I have deployed a WebSocket service to Azure Container Apps, seemingly without issues at first glance. The service seems to work perfectly from the point of view of the client.
However, when looking at the logs of the container, it seems to be full of the following errors which keep repeating non-stop.
opening handshake failed
Traceback (most recent call last):
File "/usr/local/lib/python3.12/site-packages/websockets/http11.py", line 134, in parse
request_line = yield from parse_line(read_line)
^^^^^^^^^^^^^^^^^^^^^^^^^^^^^^^^
File "/usr/local/lib/python3.12/site-packages/websockets/http11.py", line 380, in parse_line
line = yield from read_line(MAX_LINE_LENGTH)
^^^^^^^^^^^^^^^^^^^^^^^^^^^^^^^^^^^^^
File "/usr/local/lib/python3.12/site-packages/websockets/streams.py", line 46, in read_line
raise EOFError(f"stream ends after {p} bytes, before end of line")
EOFError: stream ends after 0 bytes, before end of line
The above exception was the direct cause of the following exception:
Traceback (most recent call last):
File "/usr/local/lib/python3.12/site-packages/websockets/asyncio/server.py", line 353, in conn_handler
await connection.handshake(
File "/usr/local/lib/python3.12/site-packages/websockets/asyncio/server.py", line 204, in handshake
raise self.protocol.handshake_exc
File "/usr/local/lib/python3.12/site-packages/websockets/server.py", line 551, in parse
request = yield from Request.parse(
^^^^^^^^^^^^^^^^^^^^^^^^^
File "/usr/local/lib/python3.12/site-packages/websockets/http11.py", line 136, in parse
raise EOFError("connection closed while reading HTTP request line") from exc
EOFError: connection closed while reading HTTP request line
This is not an issue when the container runs locally on my machine.
My guess is that Azure Container Apps automatically calls some endpoint which is not supported by my WebSocket server, but I haven't been able to figure out what exactly and why. I would appreciate it if someone could point me in the right direction as to what I could change.
After going through the documentation of Azure Container Apps, I found the solution here: Health probes in Azure Container Apps.
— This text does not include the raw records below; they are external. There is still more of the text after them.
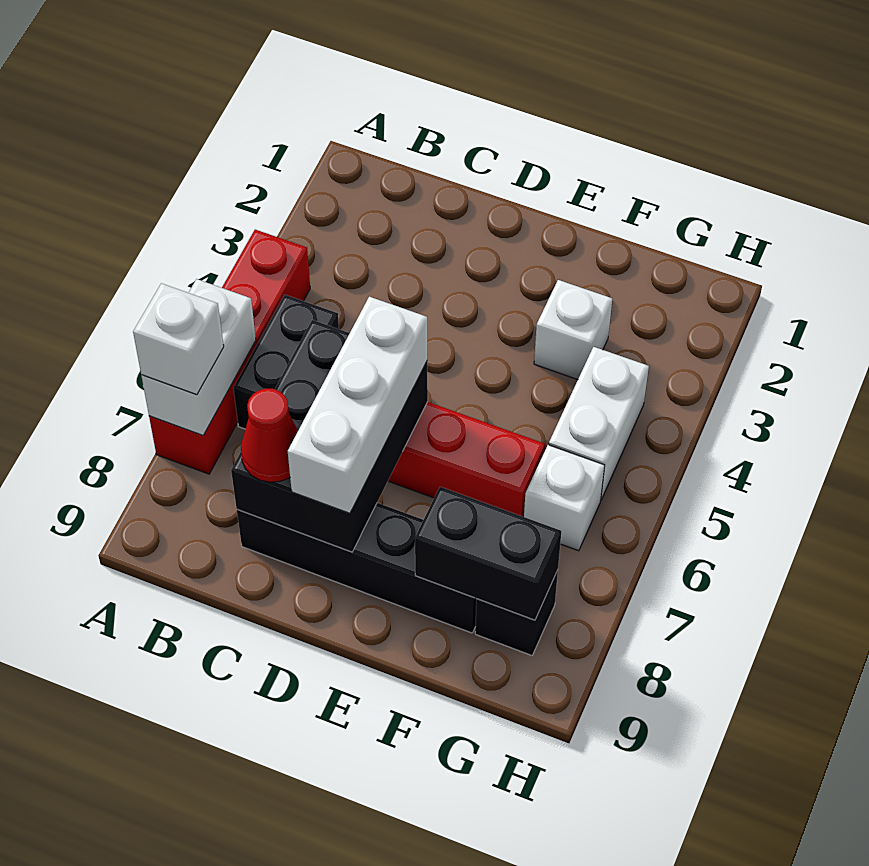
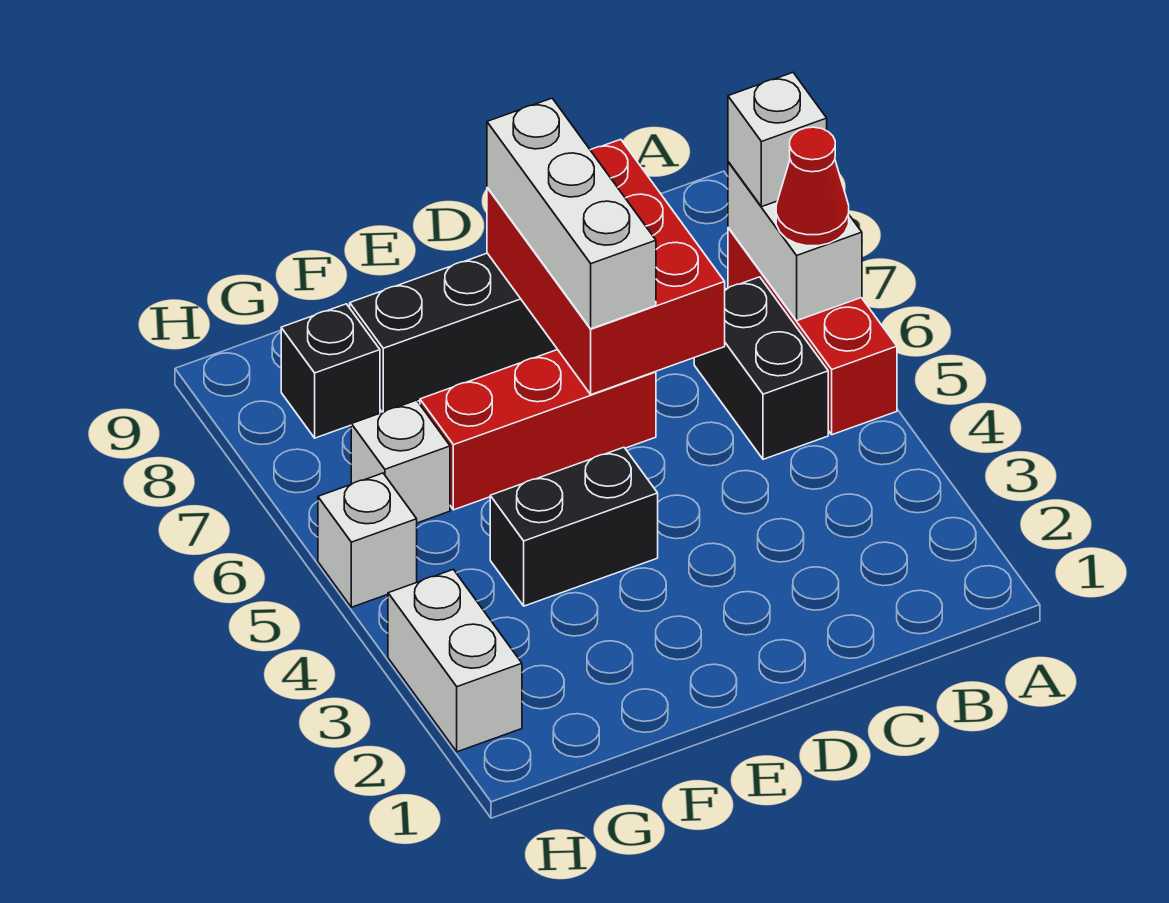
red brick A4:A7 level 1 -> red brick A5:A7 level 1
black brick C6:D8 level 2 -> red brick C6:D8 level 2
red cone C8 level 3 -> red cone A6 level 3
white brick F3 level 1 -> white brick H5 level 1
black brick F8:G8 level 2 -> black brick E4:F4 level 1
white brick G4:G5 level 1 -> white brick H2:H3 level 1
It seems like when no specific health probes are defined for a container app, the probes are automatically and silently defined for you, even if they are not visible when looking at the configuration of your container app.
These default probes are:
Probe type | Default values |
---|---|
Startup | Protocol: TCP Port: ingress target port Timeout: 3 seconds Period: 1 second Initial delay: 1 second Success threshold: 1 Failure threshold: 240 |
Readiness | Protocol: TCP Port: ingress target port Timeout: 5 seconds Period: 5 seconds Initial delay: 3 seconds Success threshold: 1 Failure threshold: 48 |
Liveness | Protocol: TCP Port: ingress target port |
The issue here, is that the TCP request to the root path of the server will not work, and the liveness probe will never succeed.
The solution is simply to add support for a simple HTTP /health
endpoint to the server, which returns a 200 response. Then, it's necessary to explicitly define a liveness probe for the container using HTTP protocol, this new endpoint, and the correct port.
The liveness probe is required, and cannot be ignored, but setting it up in this way, will ensure that the logs are not cluttered with errors.